» **Task brief**: Without including the pictures, copy out every line below.

[Collected data]

───

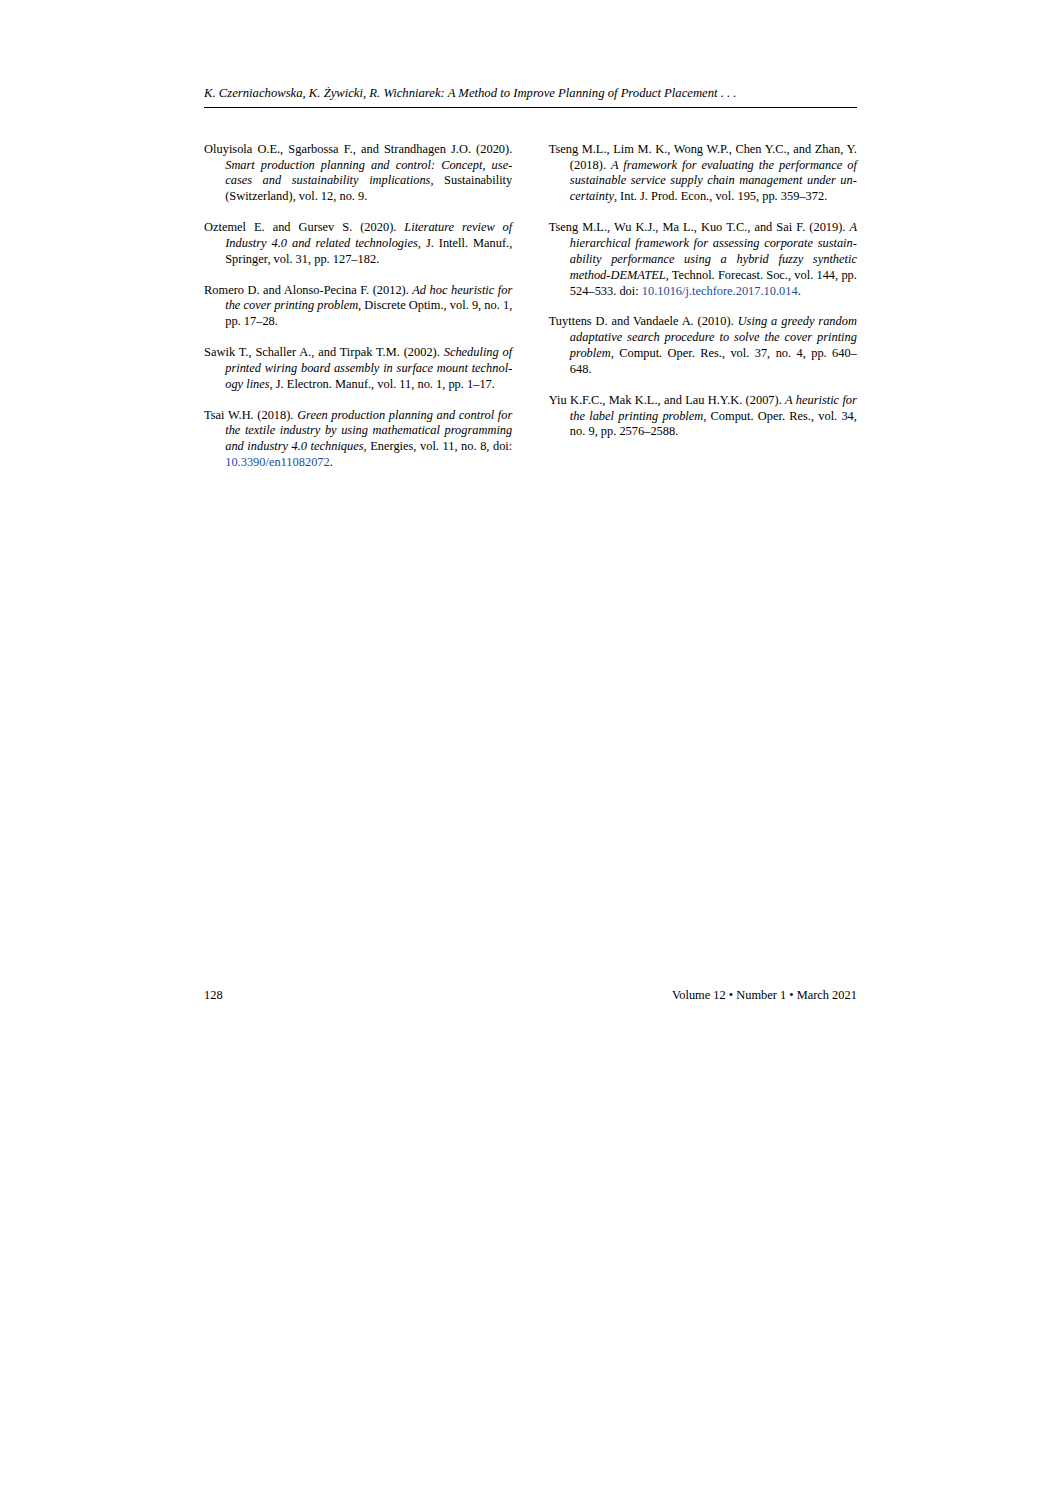K. Czerniachowska, K. Żywicki, R. Wichniarek: A Method to Improve Planning of Product Placement . . .
Oluyisola O.E., Sgarbossa F., and Strandhagen J.O. (2020). Smart production planning and control: Concept, use-cases and sustainability implications, Sustainability (Switzerland), vol. 12, no. 9.
Oztemel E. and Gursev S. (2020). Literature review of Industry 4.0 and related technologies, J. Intell. Manuf., Springer, vol. 31, pp. 127–182.
Romero D. and Alonso-Pecina F. (2012). Ad hoc heuristic for the cover printing problem, Discrete Optim., vol. 9, no. 1, pp. 17–28.
Sawik T., Schaller A., and Tirpak T.M. (2002). Scheduling of printed wiring board assembly in surface mount technology lines, J. Electron. Manuf., vol. 11, no. 1, pp. 1–17.
Tsai W.H. (2018). Green production planning and control for the textile industry by using mathematical programming and industry 4.0 techniques, Energies, vol. 11, no. 8, doi: 10.3390/en11082072.
Tseng M.L., Lim M. K., Wong W.P., Chen Y.C., and Zhan, Y. (2018). A framework for evaluating the performance of sustainable service supply chain management under uncertainty, Int. J. Prod. Econ., vol. 195, pp. 359–372.
Tseng M.L., Wu K.J., Ma L., Kuo T.C., and Sai F. (2019). A hierarchical framework for assessing corporate sustainability performance using a hybrid fuzzy synthetic method-DEMATEL, Technol. Forecast. Soc., vol. 144, pp. 524–533. doi: 10.1016/j.techfore.2017.10.014.
Tuyttens D. and Vandaele A. (2010). Using a greedy random adaptative search procedure to solve the cover printing problem, Comput. Oper. Res., vol. 37, no. 4, pp. 640–648.
Yiu K.F.C., Mak K.L., and Lau H.Y.K. (2007). A heuristic for the label printing problem, Comput. Oper. Res., vol. 34, no. 9, pp. 2576–2588.
128
Volume 12 • Number 1 • March 2021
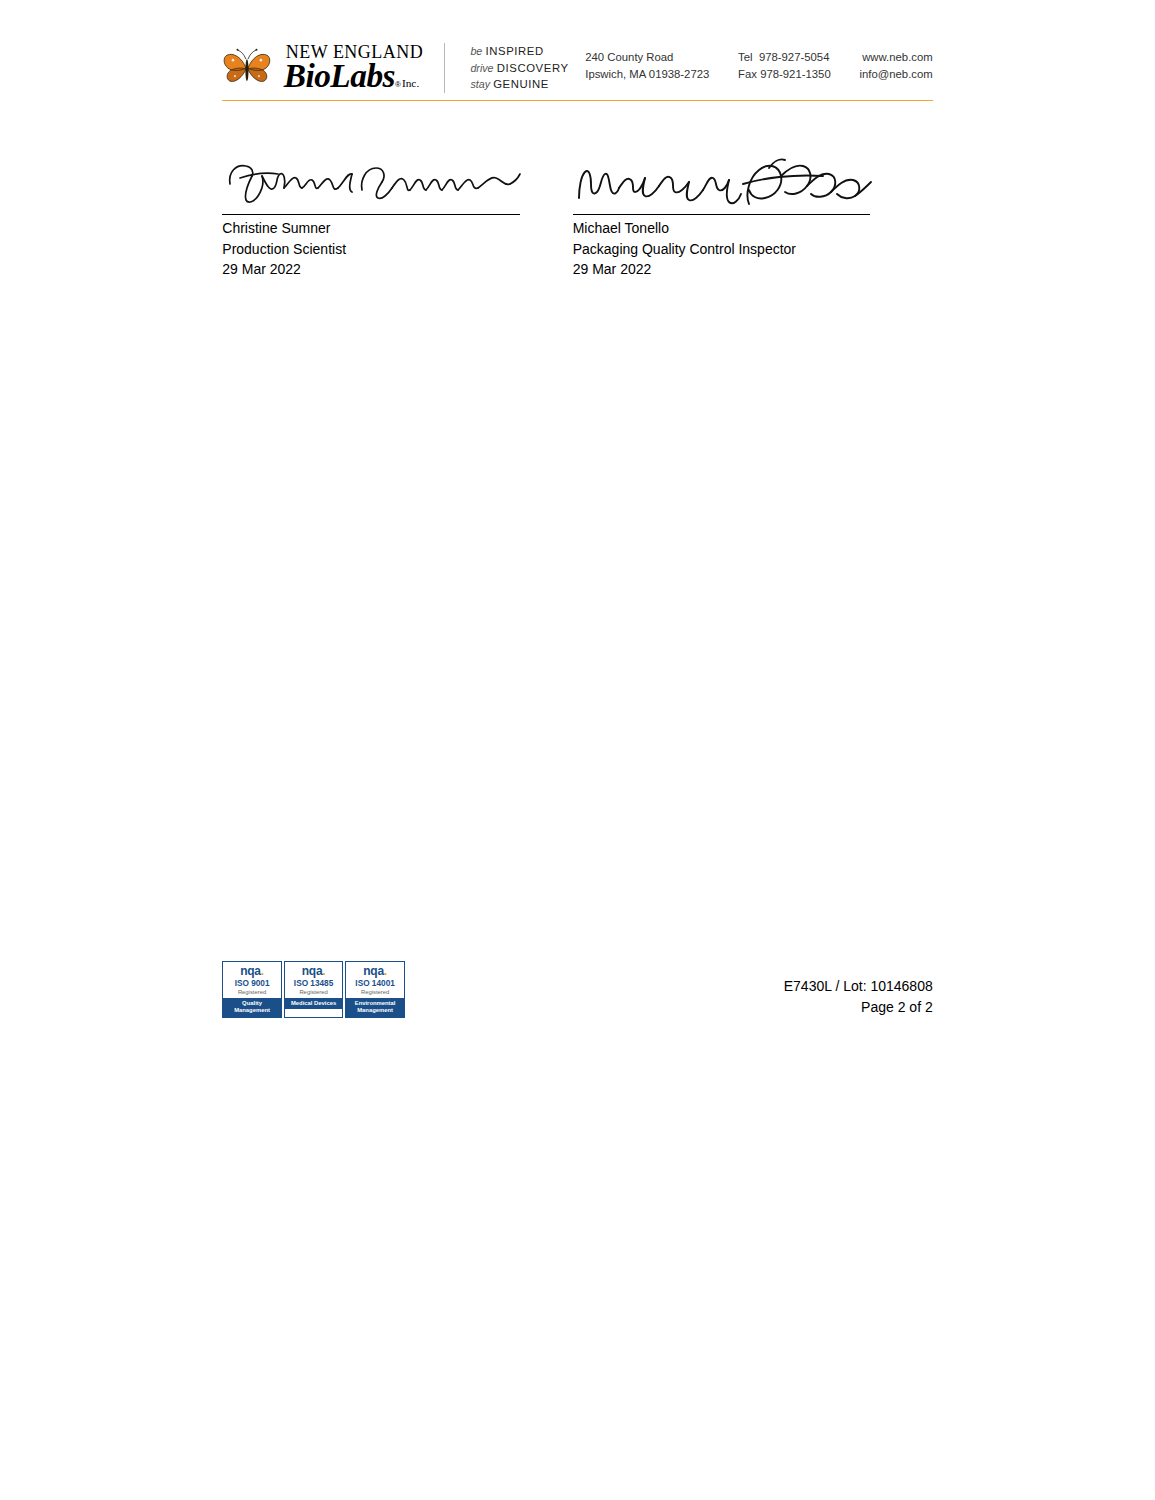NEW ENGLAND BioLabs®Inc.
be INSPIRED
drive DISCOVERY
stay GENUINE
240 County Road
Ipswich, MA 01938-2723
Tel 978-927-5054
Fax 978-921-1350
www.neb.com
info@neb.com
Christine Sumner
Production Scientist
29 Mar 2022
Michael Tonello
Packaging Quality Control Inspector
29 Mar 2022
nqa.
ISO 9001
Registered
Quality
Management
nqa.
ISO 13485
Registered
Medical Devices
nqa.
ISO 14001
Registered
Environmental
Management
E7430L / Lot: 10146808
Page 2 of 2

───

» **Response to this task**:
K. Czerniachowska, K. Żywicki, R. Wichniarek: A Method to Improve Planning of Product Placement . . .
Oluyisola O.E., Sgarbossa F., and Strandhagen J.O. (2020). Smart production planning and control: Concept, use-cases and sustainability implications, Sustainability (Switzerland), vol. 12, no. 9.
Oztemel E. and Gursev S. (2020). Literature review of Industry 4.0 and related technologies, J. Intell. Manuf., Springer, vol. 31, pp. 127–182.
Romero D. and Alonso-Pecina F. (2012). Ad hoc heuristic for the cover printing problem, Discrete Optim., vol. 9, no. 1, pp. 17–28.
Sawik T., Schaller A., and Tirpak T.M. (2002). Scheduling of printed wiring board assembly in surface mount technology lines, J. Electron. Manuf., vol. 11, no. 1, pp. 1–17.
Tsai W.H. (2018). Green production planning and control for the textile industry by using mathematical programming and industry 4.0 techniques, Energies, vol. 11, no. 8, doi: 10.3390/en11082072.
Tseng M.L., Lim M. K., Wong W.P., Chen Y.C., and Zhan, Y. (2018). A framework for evaluating the performance of sustainable service supply chain management under uncertainty, Int. J. Prod. Econ., vol. 195, pp. 359–372.
Tseng M.L., Wu K.J., Ma L., Kuo T.C., and Sai F. (2019). A hierarchical framework for assessing corporate sustainability performance using a hybrid fuzzy synthetic method-DEMATEL, Technol. Forecast. Soc., vol. 144, pp. 524–533. doi: 10.1016/j.techfore.2017.10.014.
Tuyttens D. and Vandaele A. (2010). Using a greedy random adaptative search procedure to solve the cover printing problem, Comput. Oper. Res., vol. 37, no. 4, pp. 640–648.
Yiu K.F.C., Mak K.L., and Lau H.Y.K. (2007). A heuristic for the label printing problem, Comput. Oper. Res., vol. 34, no. 9, pp. 2576–2588.
128
Volume 12 • Number 1 • March 2021
NEW ENGLAND BioLabs®Inc.
be INSPIRED
drive DISCOVERY
stay GENUINE
240 County Road
Ipswich, MA 01938-2723
Tel 978-927-5054
Fax 978-921-1350
www.neb.com
info@neb.com
Christine Sumner
Production Scientist
29 Mar 2022
Michael Tonello
Packaging Quality Control Inspector
29 Mar 2022
nqa.
ISO 9001
Registered
Quality
Management
nqa.
ISO 13485
Registered
Medical Devices
nqa.
ISO 14001
Registered
Environmental
Management
E7430L / Lot: 10146808
Page 2 of 2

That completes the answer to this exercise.